The zygote then begins to divide and differentiate into the preembryo and
travels down the fallopian tubes toward the uterus. Implantation of the
preembryo into the uterine lining typically begins about 5 days after
fertilization and will be completed between 8 and 18 days after fertilization.
Thus, despite the assertions of social conservatives, there is no one "moment"
of conception.

Teens Don’t Speak Ab-Only

Abstinence-only curricula may position sexual activity and
abstinence as opposites, but few teens think that way, University of Washington
researcher Tatiana Masters has found. ScienceDaily
describes Masters’s findings:

Rather than being an either or choice, she said,
a teenager’s decision to become sexually active can be likened to getting on an
escalator. At first, adolescents don’t think about sex very much. Once they
step on the escalator the first step is abstinence. Then as they begin to be
aware of sex, there are other steps and choices to be made that eventually lead
to having intercourse.

"With these programs you often hear ‘sex just happens’
and adolescents are having less safe sex," says Masters. "This detracts from
adolescents having a choice, and this leads to more dangerous sex with more
sexually transmitted diseases and pregnancies."

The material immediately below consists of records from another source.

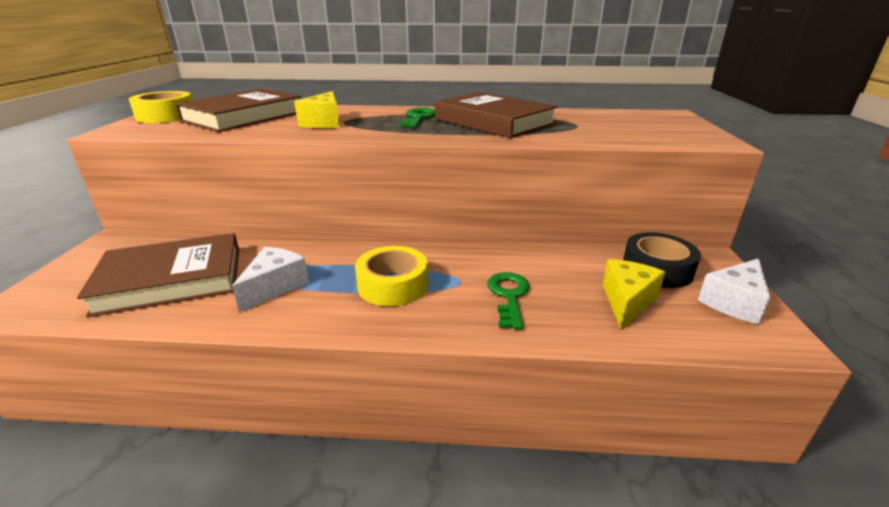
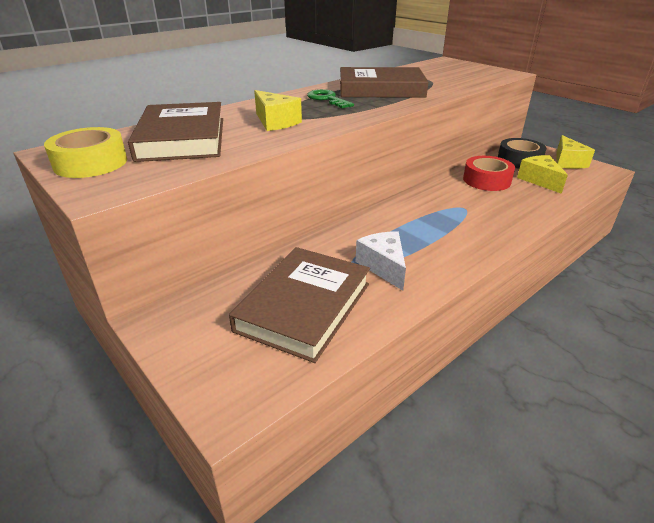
camera: 45 degrees left, 5 degrees up
yellow tape [355,246,428,306] -> none
green key [487,272,530,329] -> none
white cheese [698,258,771,324] -> yellow cheese [556,135,595,169]
none -> red tape [463,156,515,191]

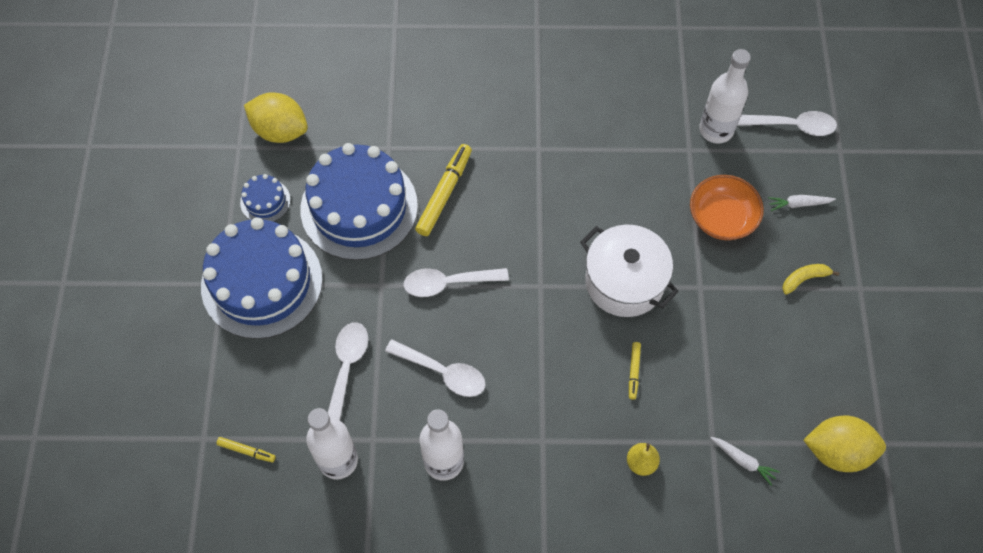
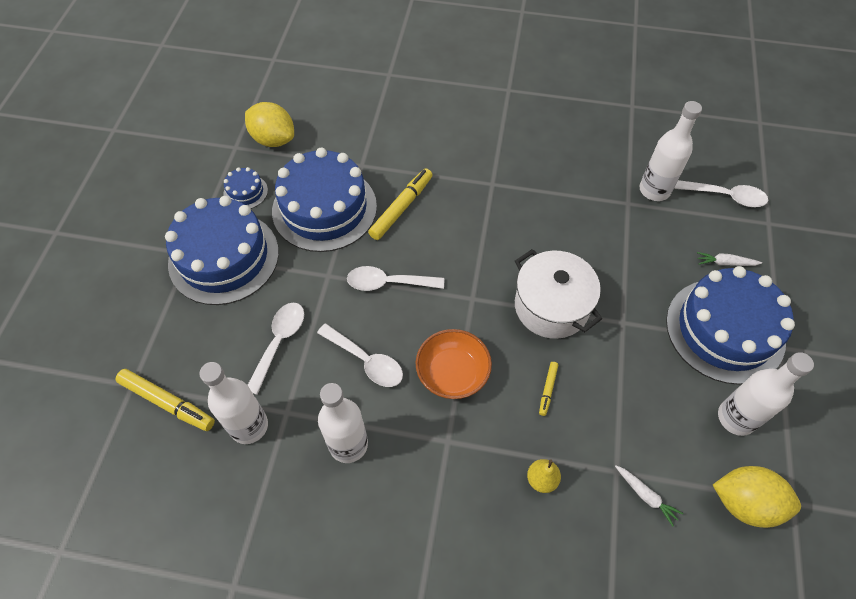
camera: 10 degrees right, 5 degrees down
yellow marker [216,437,276,462] -> yellow marker [116,369,215,431], size x1.94
orange bowl [690,175,764,240] -> orange bowl moved to [416,329,492,399]
yellow banana [782,264,840,295] -> blue cake [666,266,795,385]
none -> white bottle [718,352,814,436]

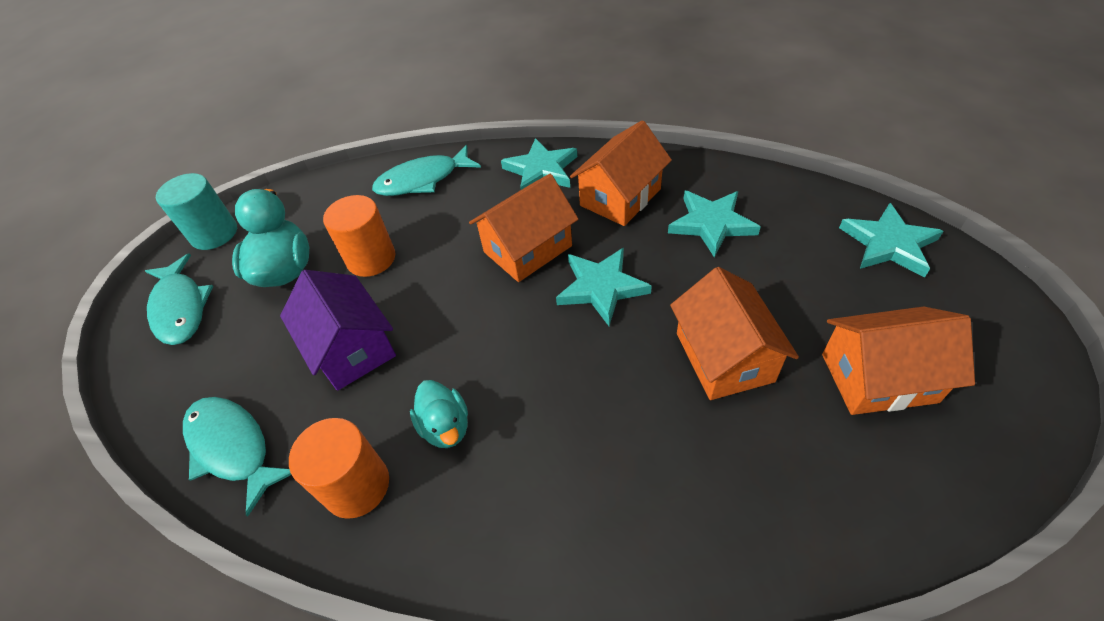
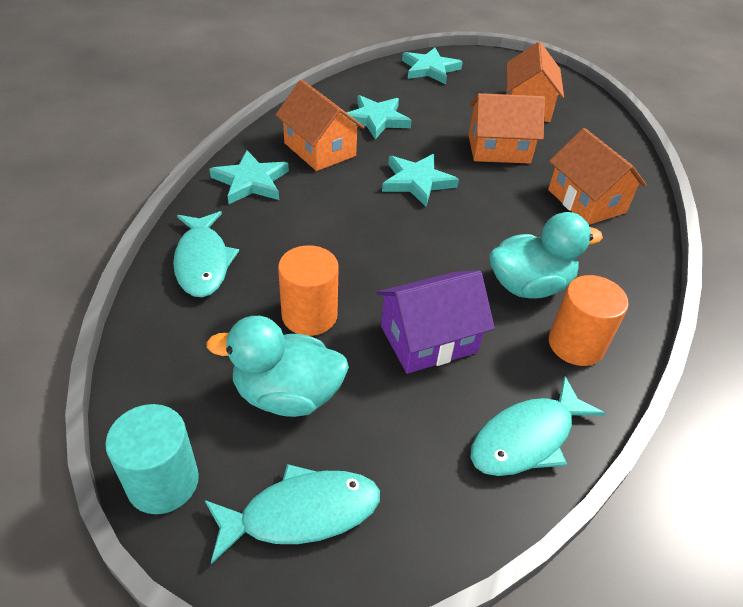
camera: 85 degrees left, 5 degrees down
turquoise duck [410,380,468,448] -> turquoise duck [489,212,603,298], size x1.60
orange house [469,174,578,282] -> orange house moved to [548,128,647,225]

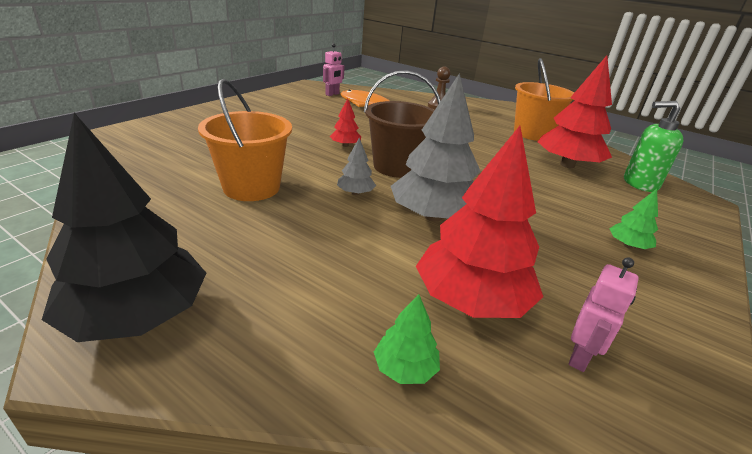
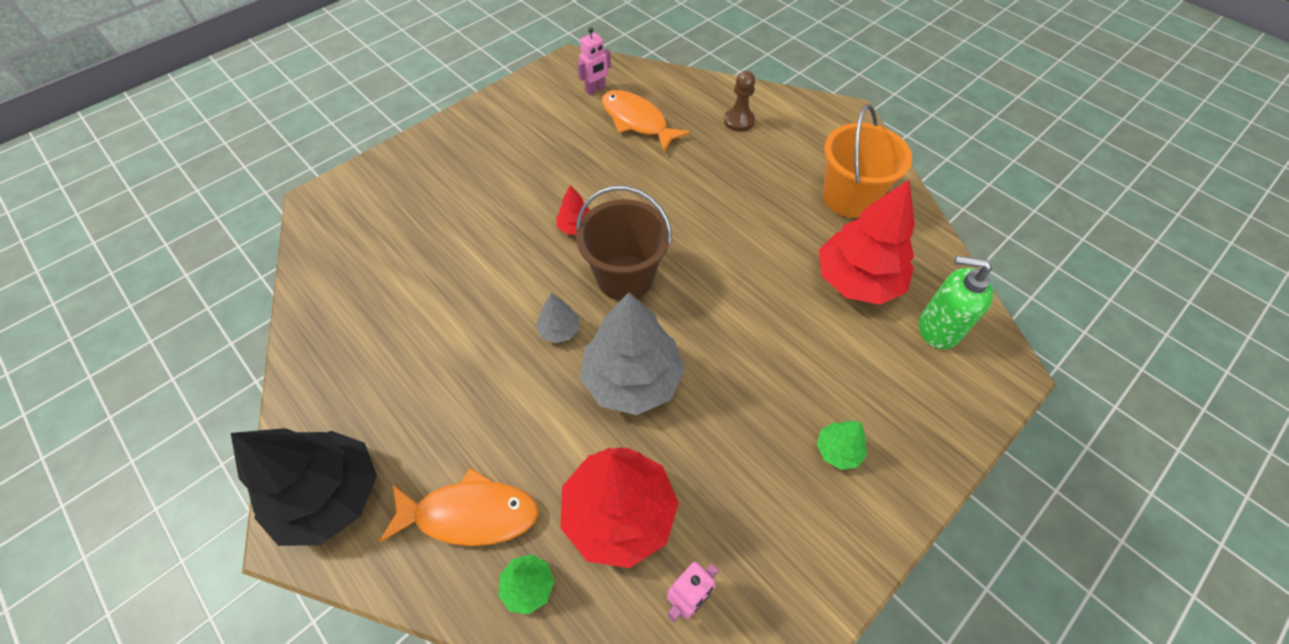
camera: 15 degrees right, 25 degrees up
orange bucket [198,79,292,201] -> none
none -> orange fish [379,468,539,546]

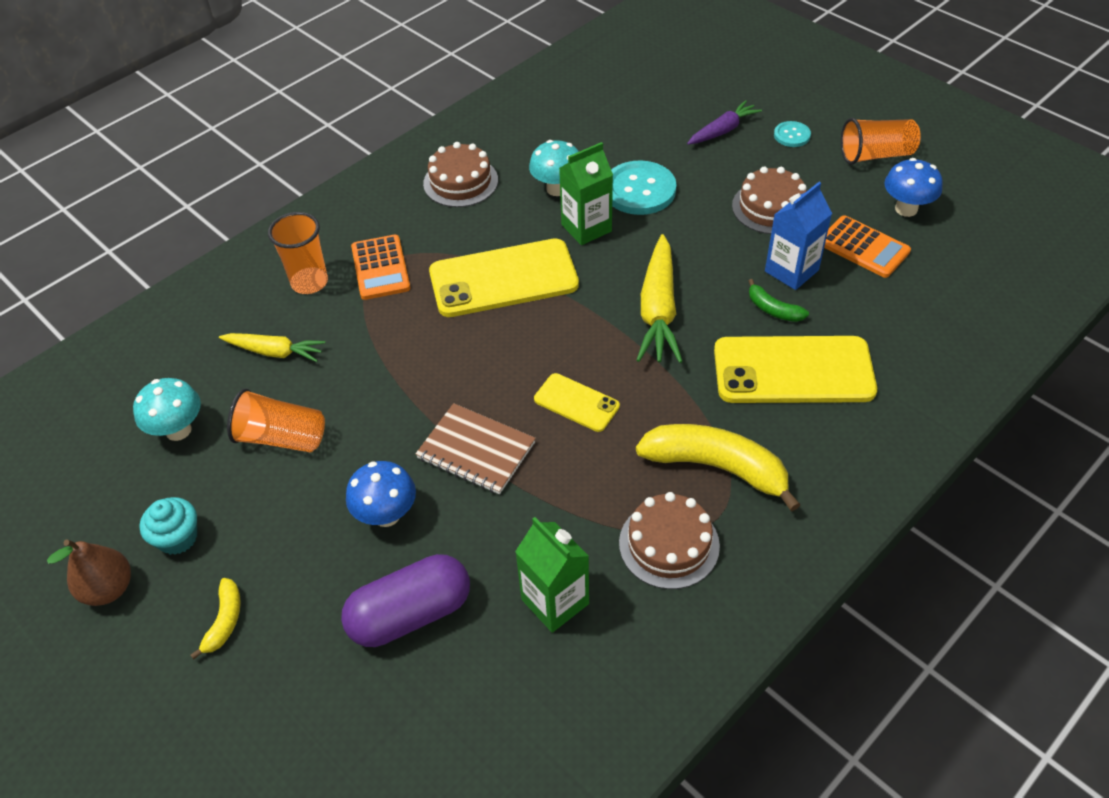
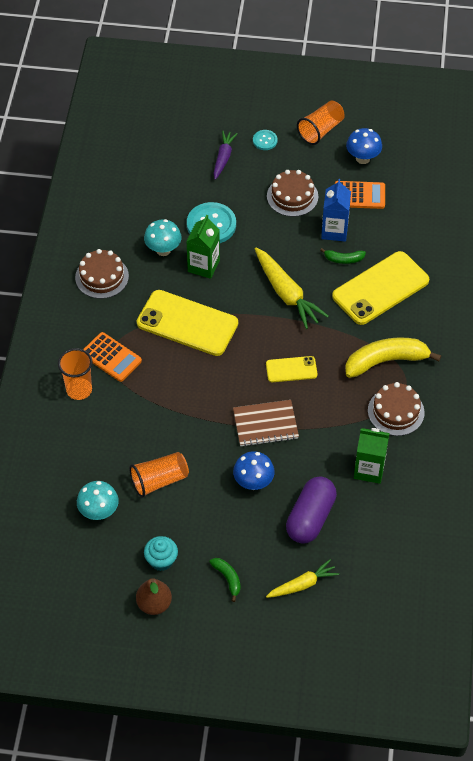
camera: 40 degrees left, 5 degrees up
yellow banana [190,578,241,660] -> green banana [209,558,241,602]
yellow carrot [219,333,325,362] -> yellow carrot moved to [266,559,339,598]
yellow phone [429,238,579,317] -> yellow phone turned 75 degrees clockwise [137,290,238,356]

Activism for World Breastfeeding Week

World Breastfeeding Week is wrapping up, and the Daily Women’s
Health Policy Report has highlighted
some of the latest US breastfeeding activism —
including a new Colorado law requiring that employers give their employees time
and private space to breastfeed infants; breastfeeding education campaigns in
Kentucky; and the push for a new Breastfeeding Bill of Rights in New York City.

Parting Shot

"In a consumer age, the potlatch wedding takes on the role of church and
state and tradition in a prior age. Having done away with the
sacrament, the covenant or the consequences, all we know anymore is the
story, and we’re hoping it’s good enough." That’s Linda Hirshman on Broadsheet.